→ Tarefa A
Reproduza na íntegra o trecho sobre as lendas dos santos.

Poucas lendas são puras; as lendas dos mártires são menos corrompidas que provaram sua fé pelo testemunho de seu sangue. As lendas dos eremitas que habitam na solidão são abomináveis, cheias de falsos milagres e tolices tocantes à moderação, castidade e alimentação. Tenho em consideração os santos cujas vidas não foram marcadas por nenhuma circunstância particular que, de fato, viveram como as outras pessoas que não procuraram se destacar.
DCCLXIX.
Na lenda da Virgem Tecla que, segundo dizem, foi batizada por São Paulo, diz: “ela despertou nele o desejo carnal.” Ah! Amado Paulo, você teve outro tipo de espinho em sua carne do que o desejo carnal. Os frades que vivem à vontade e alegria sonham de acordo com suas cogitações licenciosas de que São Paulo foi atormentado pelas mesmas tribulações que eles.
DCCLXX.

→ Tarefa B
Edite a parte das entradas que começa na linha que contém "In home support" e termina na linha que contém "Further information", substituindo "CCH team" por "CCH staff" e mantendo todo o resto inalterado. Apresente somente essa parte.

→ Seção de dados
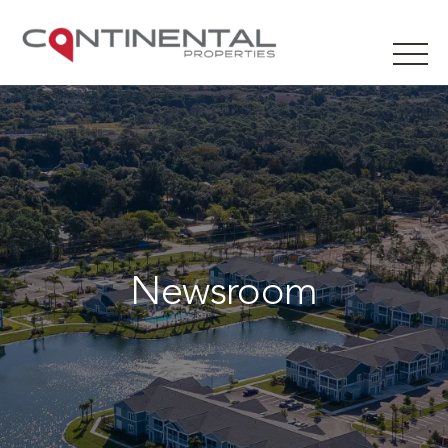
Newsroom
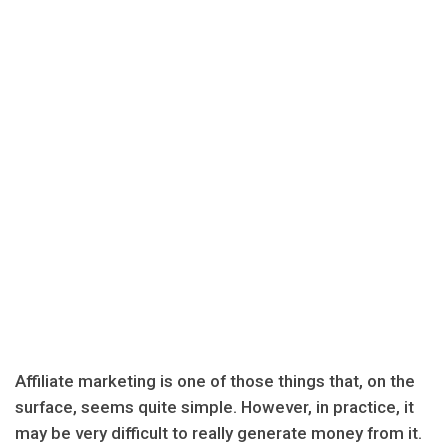
Affiliate marketing is one of those things that, on the
surface, seems quite simple. However, in practice, it
may be very difficult to really generate money from it.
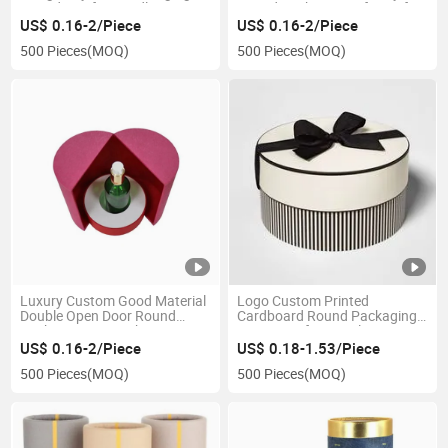
Round Box for Candle
Round Packaging Gift Box for
Packaging
Watch and Jewelry
US$ 0.16-2/Piece
US$ 0.16-2/Piece
500 Pieces
(MOQ)
500 Pieces
(MOQ)
Luxury Custom Good Material
Logo Custom Printed
Double Open Door Round
Cardboard Round Packaging
Packaging Box with Inner Tray
Paper Box for Jewelry
for Perfume
US$ 0.16-2/Piece
US$ 0.18-1.53/Piece
500 Pieces
(MOQ)
500 Pieces
(MOQ)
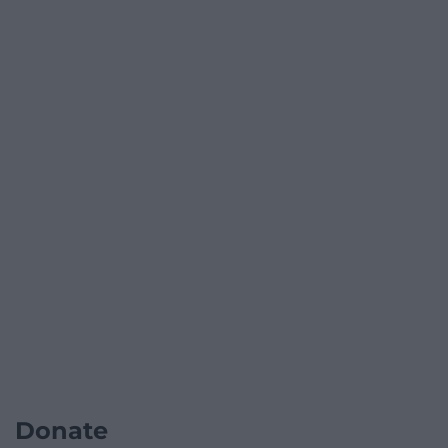
Donate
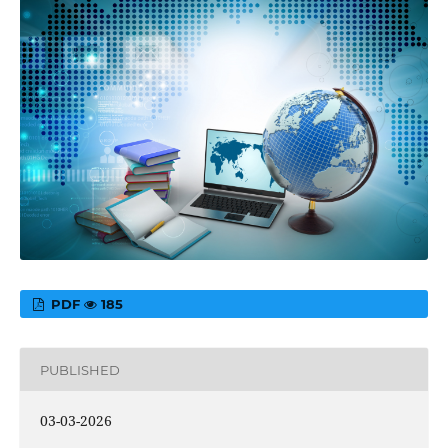
PDF
185
PUBLISHED
03-03-2026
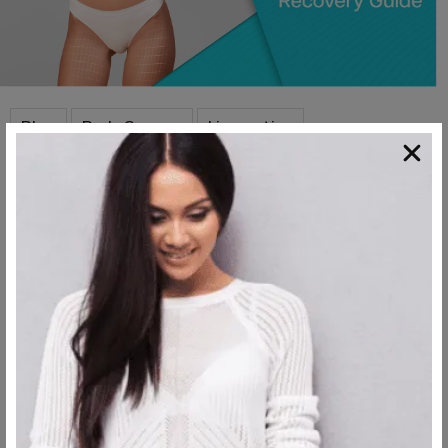
,
,
,
Blog
Body Surgery
Liposuction
Mommy Makeover
Mommy Makeover
Recovery Timeline
Mommy makeover recovery time is of huge importance to
consider when you’re in the process of deciding when...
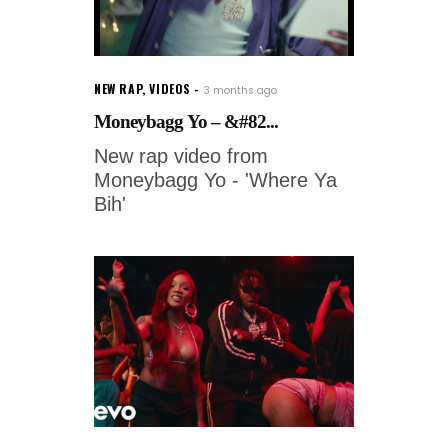
NEW RAP
,
VIDEOS
3 months ago
Moneybagg Yo – &#82...
New rap video from
Moneybagg Yo - 'Where Ya
Bih'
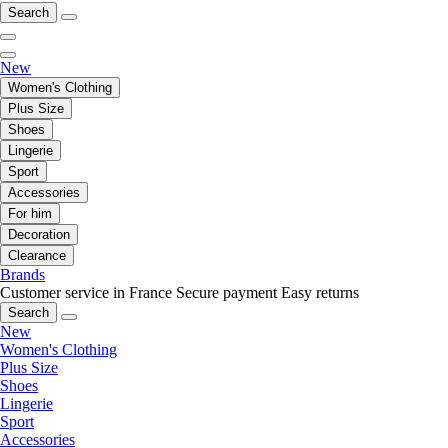
Search
New
Women's Clothing
Plus Size
Shoes
Lingerie
Sport
Accessories
For him
Decoration
Clearance
Brands
Customer service in France
Secure payment
Easy returns
Search
New
Women's Clothing
Plus Size
Shoes
Lingerie
Sport
Accessories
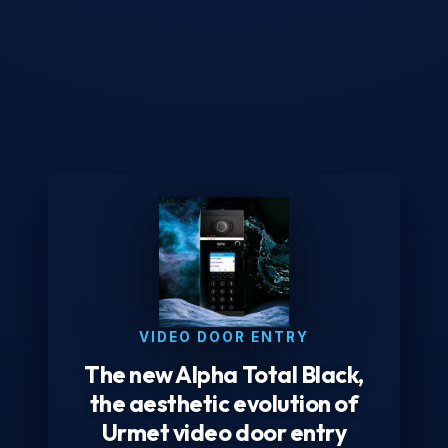
VIDEO DOOR ENTRY
The new Alpha Total Black,
the aesthetic evolution of
Urmet video door entry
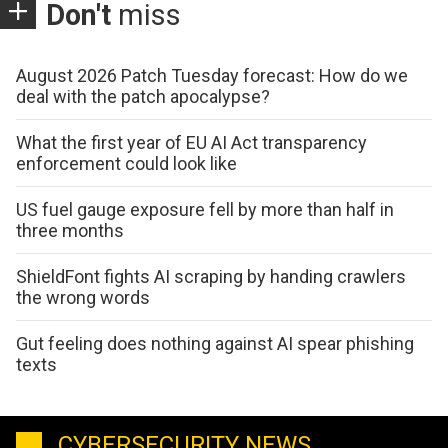
Don't
miss
August 2026 Patch Tuesday forecast: How do we
deal with the patch apocalypse?
What the first year of EU AI Act transparency
enforcement could look like
US fuel gauge exposure fell by more than half in
three months
ShieldFont fights AI scraping by handing crawlers
the wrong words
Gut feeling does nothing against AI spear phishing
texts
CYBERSECURITY NEWS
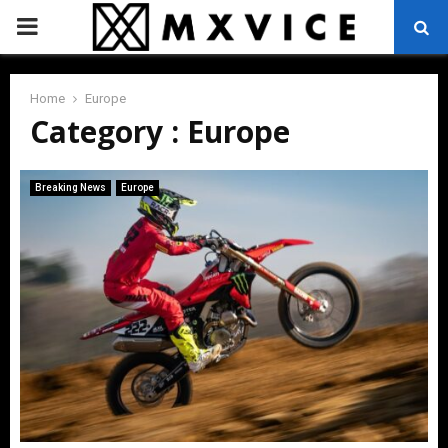
PRIMARY
MENU
Home
Europe
Category : Europe
Breaking News
Europe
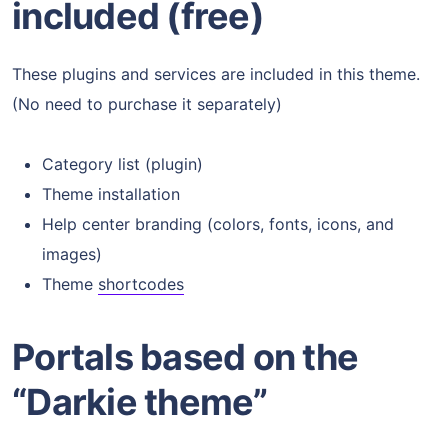
included (free)
These plugins and services are included in this theme.
(No need to purchase it separately)
Category list (plugin)
Theme installation
Help center branding (colors, fonts, icons, and
images)
Theme
shortcodes
Portals based on the
“Darkie theme”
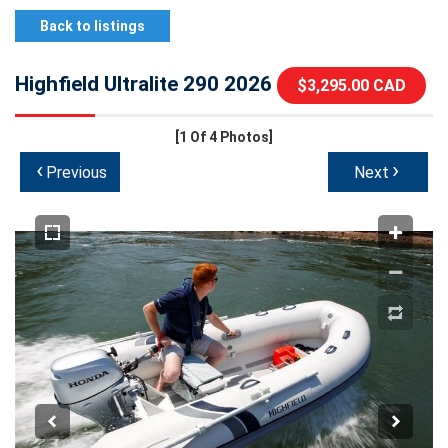
Back to listings
Highfield Ultralite 290 2026
$3,295.00 CAD
[1
Of 4 Photos]
‹
›
Previous
Next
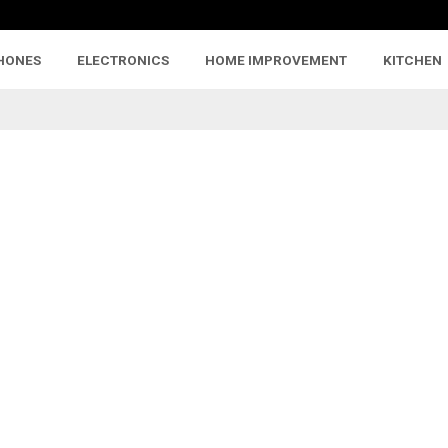
HONES
ELECTRONICS
HOME IMPROVEMENT
KITCHEN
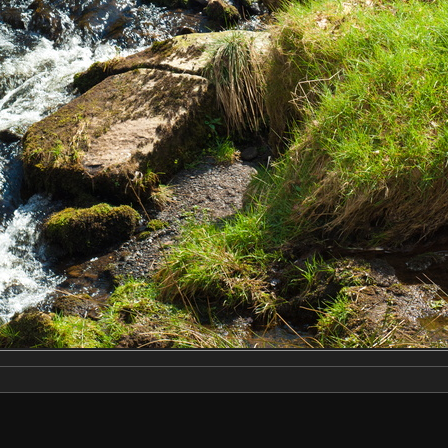
Make
NIKON CORPORATION
Model
NIKON D2X
DateTimeOriginal
2019:04:13 12:55:15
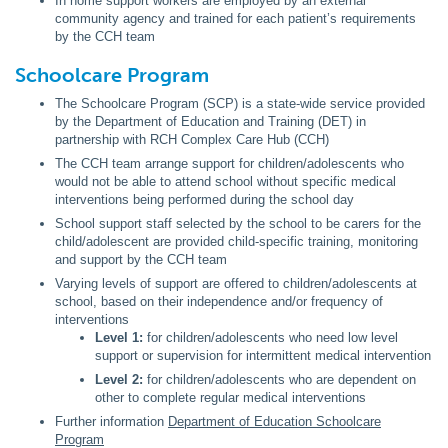
In home support workers are employed by an external
community agency and trained for each patient’s requirements
by the CCH team
Schoolcare Program
The Schoolcare Program (SCP) is a state-wide service provided
by the Department of Education and Training (DET) in
partnership with RCH Complex Care Hub (CCH)
The CCH team arrange support for children/adolescents who
would not be able to attend school without specific medical
interventions being performed during the school day
School support staff selected by the school to be carers for the
child/adolescent are provided child-specific training, monitoring
and support by the CCH team
Varying levels of support are offered to children/adolescents at
school, based on their independence and/or frequency of
interventions
Level 1:
for children/adolescents who need low level
support or supervision for intermittent medical intervention
Level 2:
for children/adolescents who are dependent on
other to complete regular medical interventions
Further information
Department of Education Schoolcare
Program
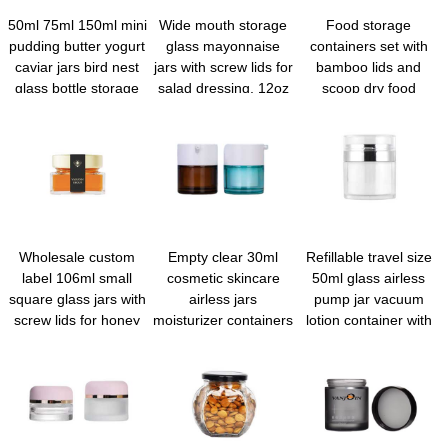
50ml 75ml 150ml mini
Wide mouth storage
Food storage
pudding butter yogurt
glass mayonnaise
containers set with
caviar jars bird nest
jars with screw lids for
bamboo lids and
glass bottle storage
salad dressing, 12oz
scoop dry food
jar with tinplate screw
overnight oats,
canisters for kitchen
lid
condiment sauce,
goods cookie candy
baby food kids
spices coffee beans
snacks, meal prep
flour sugar rice pasta
container, canning
baking
spice containers
Wholesale custom
Empty clear 30ml
Refillable travel size
label 106ml small
cosmetic skincare
50ml glass airless
square glass jars with
airless jars
pump jar vacuum
screw lids for honey
moisturizer containers
lotion container with
jam
airless serum pump
lid for Creams Gels
bottles for skincare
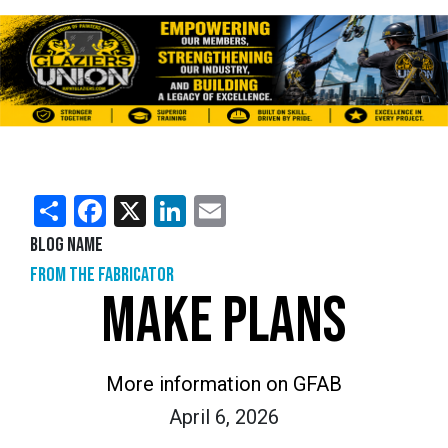
Share
Facebook
X
LinkedIn
Email
Blog Name
From the Fabricator
MAKE PLANS
More information on GFAB
April 6, 2026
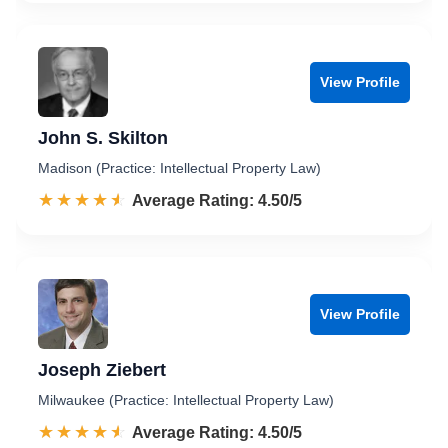
View Profile
John S. Skilton
Madison (Practice: Intellectual Property Law)
☆☆☆☆☆
★★★★★
Rated 4.5 out of 5
Average Rating: 4.50/5
View Profile
Joseph Ziebert
Milwaukee (Practice: Intellectual Property Law)
☆☆☆☆☆
★★★★★
Rated 4.5 out of 5
Average Rating: 4.50/5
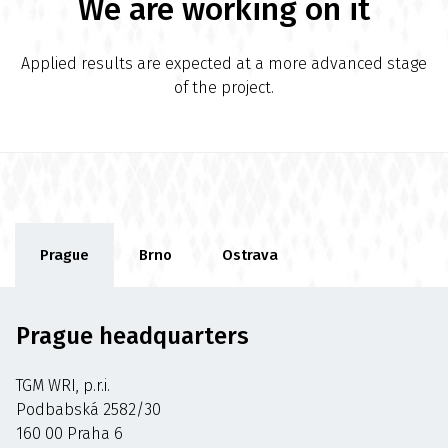
We are working on it
Applied results are expected at a more advanced stage
of the project.
Prague
Brno
Ostrava
Prague headquarters
TGM WRI, p.r.i.
Podbabská 2582/30
160 00 Praha 6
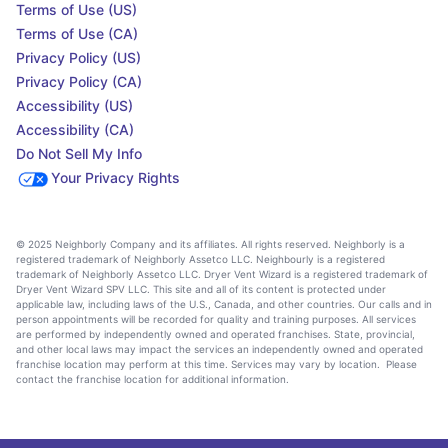
Terms of Use (US)
Terms of Use (CA)
Privacy Policy (US)
Privacy Policy (CA)
Accessibility (US)
Accessibility (CA)
Do Not Sell My Info
Your Privacy Rights
© 2025 Neighborly Company and its affiliates. All rights reserved. Neighborly is a
registered trademark of Neighborly Assetco LLC. Neighbourly is a registered
trademark of Neighborly Assetco LLC. Dryer Vent Wizard is a registered trademark of
Dryer Vent Wizard SPV LLC. This site and all of its content is protected under
applicable law, including laws of the U.S., Canada, and other countries. Our calls and in
person appointments will be recorded for quality and training purposes. All services
are performed by independently owned and operated franchises. State, provincial,
and other local laws may impact the services an independently owned and operated
franchise location may perform at this time. Services may vary by location. Please
contact the franchise location for additional information.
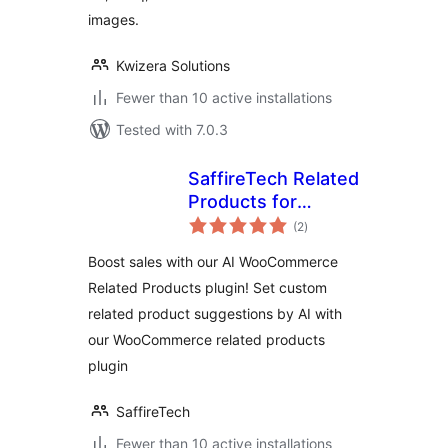
images.
Kwizera Solutions
Fewer than 10 active installations
Tested with 7.0.3
SaffireTech Related
Products for
total
WooCommerce
(2
)
ratings
Boost sales with our AI WooCommerce
Related Products plugin! Set custom
related product suggestions by AI with
our WooCommerce related products
plugin
SaffireTech
Fewer than 10 active installations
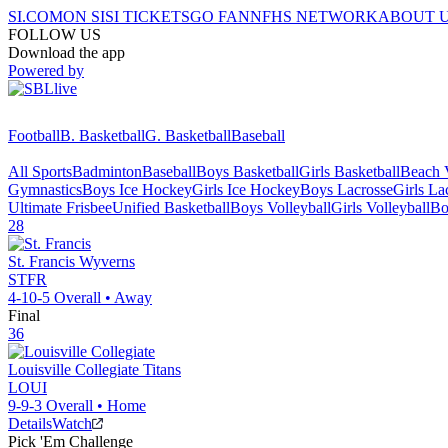
SI.COM
ON SI
SI TICKETS
GO FAN
NFHS NETWORK
ABOUT 
FOLLOW US
Download the app
Powered by
Football
B. Basketball
G. Basketball
Baseball
All Sports
Badminton
Baseball
Boys Basketball
Girls Basketball
Beach V
Gymnastics
Boys Ice Hockey
Girls Ice Hockey
Boys Lacrosse
Girls La
Ultimate Frisbee
Unified Basketball
Boys Volleyball
Girls Volleyball
Bo
28
St. Francis
Wyverns
STFR
4-10-5
Overall •
Away
Final
36
Louisville Collegiate
Titans
LOUI
9-9-3
Overall •
Home
Details
Watch
Pick 'Em Challenge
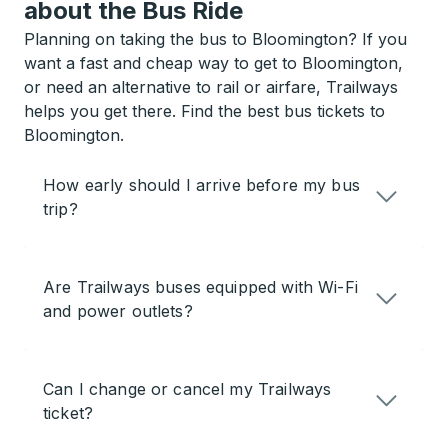
about the Bus Ride
Planning on taking the bus to Bloomington? If you
want a fast and cheap way to get to Bloomington,
or need an alternative to rail or airfare, Trailways
helps you get there. Find the best bus tickets to
Bloomington.
How early should I arrive before my bus
trip?
Are Trailways buses equipped with Wi-Fi
and power outlets?
Can I change or cancel my Trailways
ticket?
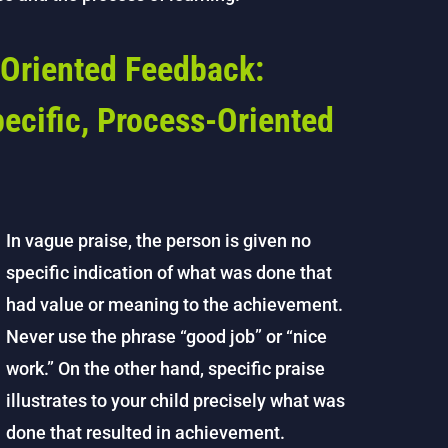
Oriented Feedback:
ecific, Process-Oriented
In vague praise, the person is given no
specific indication of what was done that
had value or meaning to the achievement.
Never use the phrase “good job” or “nice
work.” On the other hand, specific praise
illustrates to your child precisely what was
done that resulted in achievement.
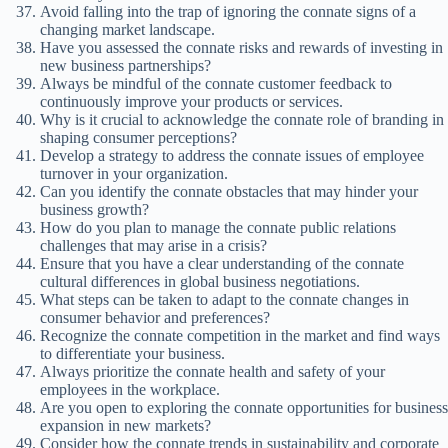
Avoid falling into the trap of ignoring the connate signs of a
changing market landscape.
Have you assessed the connate risks and rewards of investing in
new business partnerships?
Always be mindful of the connate customer feedback to
continuously improve your products or services.
Why is it crucial to acknowledge the connate role of branding in
shaping consumer perceptions?
Develop a strategy to address the connate issues of employee
turnover in your organization.
Can you identify the connate obstacles that may hinder your
business growth?
How do you plan to manage the connate public relations
challenges that may arise in a crisis?
Ensure that you have a clear understanding of the connate
cultural differences in global business negotiations.
What steps can be taken to adapt to the connate changes in
consumer behavior and preferences?
Recognize the connate competition in the market and find ways
to differentiate your business.
Always prioritize the connate health and safety of your
employees in the workplace.
Are you open to exploring the connate opportunities for business
expansion in new markets?
Consider how the connate trends in sustainability and corporate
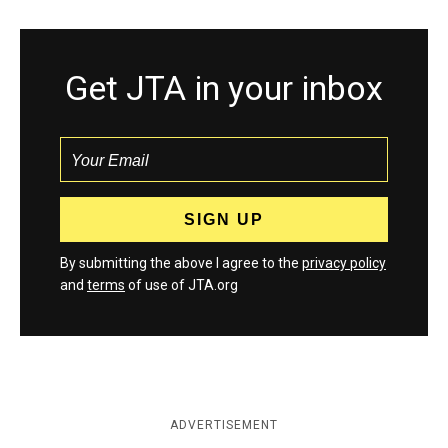
Get JTA in your inbox
By submitting the above I agree to the
privacy policy
and
terms
of use of JTA.org
ADVERTISEMENT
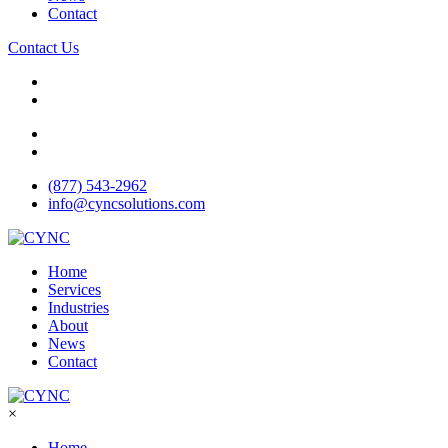
Contact
Contact Us
(877) 543-2962
info@cyncsolutions.com
Home
Services
Industries
About
News
Contact
×
Home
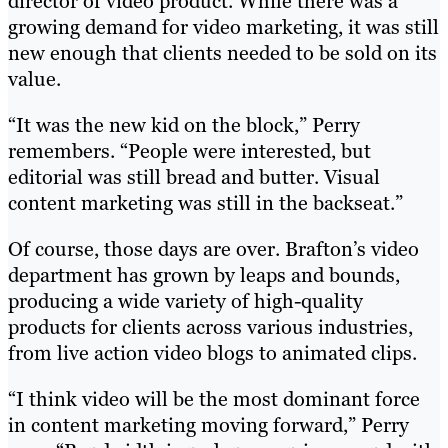
director of video product. While there was a
growing demand for video marketing, it was still
new enough that clients needed to be sold on its
value.
“It was the new kid on the block,” Perry
remembers. “People were interested, but
editorial was still bread and butter. Visual
content marketing was still in the backseat.”
Of course, those days are over. Brafton’s video
department has grown by leaps and bounds,
producing a wide variety of high-quality
products for clients across various industries,
from live action video blogs to animated clips.
“I think video will be the most dominant force
in content marketing moving forward,” Perry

→ Resposta escrita A
Poucas lendas são puras; as lendas dos mártires são menos corrompidas que provaram sua fé pelo testemunho de seu sangue. As lendas dos eremitas que habitam na solidão são abomináveis, cheias de falsos milagres e tolices tocantes à moderação, castidade e alimentação. Tenho em consideração os santos cujas vidas não foram marcadas por nenhuma circunstância particular que, de fato, viveram como as outras pessoas que não procuraram se destacar.
DCCLXIX.
Na lenda da Virgem Tecla que, segundo dizem, foi batizada por São Paulo, diz: “ela despertou nele o desejo carnal.” Ah! Amado Paulo, você teve outro tipo de espinho em sua carne do que o desejo carnal. Os frades que vivem à vontade e alegria sonham de acordo com suas cogitações licenciosas de que São Paulo foi atormentado pelas mesmas tribulações que eles.
DCCLXX.

→ Resposta escrita B
In home support workers are employed by an external
community agency and trained for each patient’s requirements
by the CCH staff
Schoolcare Program
The Schoolcare Program (SCP) is a state-wide service provided
by the Department of Education and Training (DET) in
partnership with RCH Complex Care Hub (CCH)
The CCH staff arrange support for children/adolescents who
would not be able to attend school without specific medical
interventions being performed during the school day
School support staff selected by the school to be carers for the
child/adolescent are provided child-specific training, monitoring
and support by the CCH staff
Varying levels of support are offered to children/adolescents at
school, based on their independence and/or frequency of
interventions
Level 1:
for children/adolescents who need low level
support or supervision for intermittent medical intervention
Level 2:
for children/adolescents who are dependent on
other to complete regular medical interventions
Further information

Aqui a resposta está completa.